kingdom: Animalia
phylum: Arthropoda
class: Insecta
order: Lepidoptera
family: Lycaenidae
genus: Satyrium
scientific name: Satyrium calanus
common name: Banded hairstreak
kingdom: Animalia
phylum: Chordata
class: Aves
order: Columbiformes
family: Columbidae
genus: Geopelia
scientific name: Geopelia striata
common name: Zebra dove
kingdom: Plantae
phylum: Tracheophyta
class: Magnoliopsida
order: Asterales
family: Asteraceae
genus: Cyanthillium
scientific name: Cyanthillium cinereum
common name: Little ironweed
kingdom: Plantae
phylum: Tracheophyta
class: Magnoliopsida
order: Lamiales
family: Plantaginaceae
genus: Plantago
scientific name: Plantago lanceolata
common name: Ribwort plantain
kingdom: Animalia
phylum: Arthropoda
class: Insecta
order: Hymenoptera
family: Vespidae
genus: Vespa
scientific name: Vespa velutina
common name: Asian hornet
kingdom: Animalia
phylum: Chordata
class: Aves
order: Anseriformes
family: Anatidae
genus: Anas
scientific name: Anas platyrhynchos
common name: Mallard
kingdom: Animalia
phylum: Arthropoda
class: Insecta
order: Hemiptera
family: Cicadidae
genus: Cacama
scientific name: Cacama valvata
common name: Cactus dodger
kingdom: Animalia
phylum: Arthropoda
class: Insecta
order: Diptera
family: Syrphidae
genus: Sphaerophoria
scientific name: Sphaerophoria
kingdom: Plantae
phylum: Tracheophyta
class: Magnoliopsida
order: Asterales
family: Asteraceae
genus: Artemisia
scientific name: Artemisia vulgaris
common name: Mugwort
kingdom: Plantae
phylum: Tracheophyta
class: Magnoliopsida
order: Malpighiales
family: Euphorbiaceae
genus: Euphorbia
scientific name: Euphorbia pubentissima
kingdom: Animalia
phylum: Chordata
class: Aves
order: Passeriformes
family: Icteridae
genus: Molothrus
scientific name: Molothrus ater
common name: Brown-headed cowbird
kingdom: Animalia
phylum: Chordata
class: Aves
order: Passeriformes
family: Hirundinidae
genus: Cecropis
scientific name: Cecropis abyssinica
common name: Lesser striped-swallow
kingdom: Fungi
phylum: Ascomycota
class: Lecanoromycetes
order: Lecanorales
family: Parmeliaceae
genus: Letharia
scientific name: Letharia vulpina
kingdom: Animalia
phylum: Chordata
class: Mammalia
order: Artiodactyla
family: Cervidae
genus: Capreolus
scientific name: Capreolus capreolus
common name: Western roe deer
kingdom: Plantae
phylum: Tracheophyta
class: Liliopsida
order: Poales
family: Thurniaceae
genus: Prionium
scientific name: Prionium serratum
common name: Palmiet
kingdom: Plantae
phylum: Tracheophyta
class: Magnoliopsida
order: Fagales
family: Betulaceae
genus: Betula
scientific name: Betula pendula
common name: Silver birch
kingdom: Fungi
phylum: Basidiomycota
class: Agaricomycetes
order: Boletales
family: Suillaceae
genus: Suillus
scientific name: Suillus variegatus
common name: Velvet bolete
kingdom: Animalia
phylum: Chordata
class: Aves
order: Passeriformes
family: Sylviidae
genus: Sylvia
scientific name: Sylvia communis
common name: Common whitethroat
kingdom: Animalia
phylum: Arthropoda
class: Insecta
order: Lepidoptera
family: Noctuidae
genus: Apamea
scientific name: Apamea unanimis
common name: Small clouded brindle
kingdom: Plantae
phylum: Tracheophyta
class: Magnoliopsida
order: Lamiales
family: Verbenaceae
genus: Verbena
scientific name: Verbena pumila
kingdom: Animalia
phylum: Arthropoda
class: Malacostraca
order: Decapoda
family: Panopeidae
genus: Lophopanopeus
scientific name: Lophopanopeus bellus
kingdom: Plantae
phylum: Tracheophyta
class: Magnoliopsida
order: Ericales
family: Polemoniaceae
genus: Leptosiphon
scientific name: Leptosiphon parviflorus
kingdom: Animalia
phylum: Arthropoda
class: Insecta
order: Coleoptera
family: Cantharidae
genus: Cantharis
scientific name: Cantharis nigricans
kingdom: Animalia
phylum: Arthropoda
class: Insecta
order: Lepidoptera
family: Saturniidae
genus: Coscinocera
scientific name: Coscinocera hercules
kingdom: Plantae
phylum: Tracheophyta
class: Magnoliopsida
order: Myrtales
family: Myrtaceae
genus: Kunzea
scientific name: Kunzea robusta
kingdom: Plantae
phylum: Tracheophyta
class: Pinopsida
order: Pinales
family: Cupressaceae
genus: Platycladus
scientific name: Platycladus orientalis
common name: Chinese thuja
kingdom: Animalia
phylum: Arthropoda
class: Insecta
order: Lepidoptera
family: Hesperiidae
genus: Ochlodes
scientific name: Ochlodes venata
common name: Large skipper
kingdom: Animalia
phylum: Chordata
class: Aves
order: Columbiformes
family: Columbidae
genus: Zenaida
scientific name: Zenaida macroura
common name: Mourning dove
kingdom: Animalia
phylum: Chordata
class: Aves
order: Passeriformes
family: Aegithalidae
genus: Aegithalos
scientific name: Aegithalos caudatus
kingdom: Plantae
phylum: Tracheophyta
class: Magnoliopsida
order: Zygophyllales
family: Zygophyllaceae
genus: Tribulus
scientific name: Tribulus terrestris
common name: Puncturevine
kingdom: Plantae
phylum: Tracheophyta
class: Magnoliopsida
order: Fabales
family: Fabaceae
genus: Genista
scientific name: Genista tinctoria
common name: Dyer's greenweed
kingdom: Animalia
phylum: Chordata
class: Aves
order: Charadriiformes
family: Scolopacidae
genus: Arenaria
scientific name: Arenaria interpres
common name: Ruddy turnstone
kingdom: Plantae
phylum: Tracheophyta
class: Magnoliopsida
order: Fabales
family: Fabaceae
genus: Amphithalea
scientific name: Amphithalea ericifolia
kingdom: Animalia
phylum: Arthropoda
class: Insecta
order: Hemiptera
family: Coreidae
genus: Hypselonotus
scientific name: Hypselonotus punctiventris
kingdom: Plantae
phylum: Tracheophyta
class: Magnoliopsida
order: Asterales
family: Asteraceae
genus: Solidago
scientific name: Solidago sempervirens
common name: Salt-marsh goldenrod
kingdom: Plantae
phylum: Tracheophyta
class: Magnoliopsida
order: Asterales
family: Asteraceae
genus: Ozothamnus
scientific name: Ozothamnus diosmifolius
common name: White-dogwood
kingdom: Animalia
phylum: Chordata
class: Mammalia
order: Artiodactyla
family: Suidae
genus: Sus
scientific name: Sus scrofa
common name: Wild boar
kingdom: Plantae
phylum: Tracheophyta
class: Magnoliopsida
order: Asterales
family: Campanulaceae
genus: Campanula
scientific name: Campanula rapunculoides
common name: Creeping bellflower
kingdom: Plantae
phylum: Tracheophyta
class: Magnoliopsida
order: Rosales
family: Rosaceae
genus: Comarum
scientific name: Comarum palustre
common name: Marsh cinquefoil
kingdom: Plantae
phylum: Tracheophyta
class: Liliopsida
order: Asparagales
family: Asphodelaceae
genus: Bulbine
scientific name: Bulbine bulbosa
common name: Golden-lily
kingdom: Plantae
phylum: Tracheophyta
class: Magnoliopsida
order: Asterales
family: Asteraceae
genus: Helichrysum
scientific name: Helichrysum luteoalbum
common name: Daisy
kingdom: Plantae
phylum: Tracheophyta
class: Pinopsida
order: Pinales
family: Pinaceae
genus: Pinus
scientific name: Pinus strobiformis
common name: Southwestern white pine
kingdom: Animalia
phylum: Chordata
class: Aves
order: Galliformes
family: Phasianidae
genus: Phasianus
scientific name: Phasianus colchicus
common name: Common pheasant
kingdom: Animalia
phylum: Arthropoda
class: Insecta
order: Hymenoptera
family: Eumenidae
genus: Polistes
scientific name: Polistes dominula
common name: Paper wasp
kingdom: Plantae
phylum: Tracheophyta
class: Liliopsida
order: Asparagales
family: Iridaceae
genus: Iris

The problem ->
Rewrite the lines of the data from the one containing "scientific name: Plantago lanceolata" through the one containing "genus: Capreolus", both included, changing "common name" to "vernacular name" and keeping everything else the same. Return only those lines.

Answer below ->
scientific name: Plantago lanceolata
vernacular name: Ribwort plantain
kingdom: Animalia
phylum: Arthropoda
class: Insecta
order: Hymenoptera
family: Vespidae
genus: Vespa
scientific name: Vespa velutina
vernacular name: Asian hornet
kingdom: Animalia
phylum: Chordata
class: Aves
order: Anseriformes
family: Anatidae
genus: Anas
scientific name: Anas platyrhynchos
vernacular name: Mallard
kingdom: Animalia
phylum: Arthropoda
class: Insecta
order: Hemiptera
family: Cicadidae
genus: Cacama
scientific name: Cacama valvata
vernacular name: Cactus dodger
kingdom: Animalia
phylum: Arthropoda
class: Insecta
order: Diptera
family: Syrphidae
genus: Sphaerophoria
scientific name: Sphaerophoria
kingdom: Plantae
phylum: Tracheophyta
class: Magnoliopsida
order: Asterales
family: Asteraceae
genus: Artemisia
scientific name: Artemisia vulgaris
vernacular name: Mugwort
kingdom: Plantae
phylum: Tracheophyta
class: Magnoliopsida
order: Malpighiales
family: Euphorbiaceae
genus: Euphorbia
scientific name: Euphorbia pubentissima
kingdom: Animalia
phylum: Chordata
class: Aves
order: Passeriformes
family: Icteridae
genus: Molothrus
scientific name: Molothrus ater
vernacular name: Brown-headed cowbird
kingdom: Animalia
phylum: Chordata
class: Aves
order: Passeriformes
family: Hirundinidae
genus: Cecropis
scientific name: Cecropis abyssinica
vernacular name: Lesser striped-swallow
kingdom: Fungi
phylum: Ascomycota
class: Lecanoromycetes
order: Lecanorales
family: Parmeliaceae
genus: Letharia
scientific name: Letharia vulpina
kingdom: Animalia
phylum: Chordata
class: Mammalia
order: Artiodactyla
family: Cervidae
genus: Capreolus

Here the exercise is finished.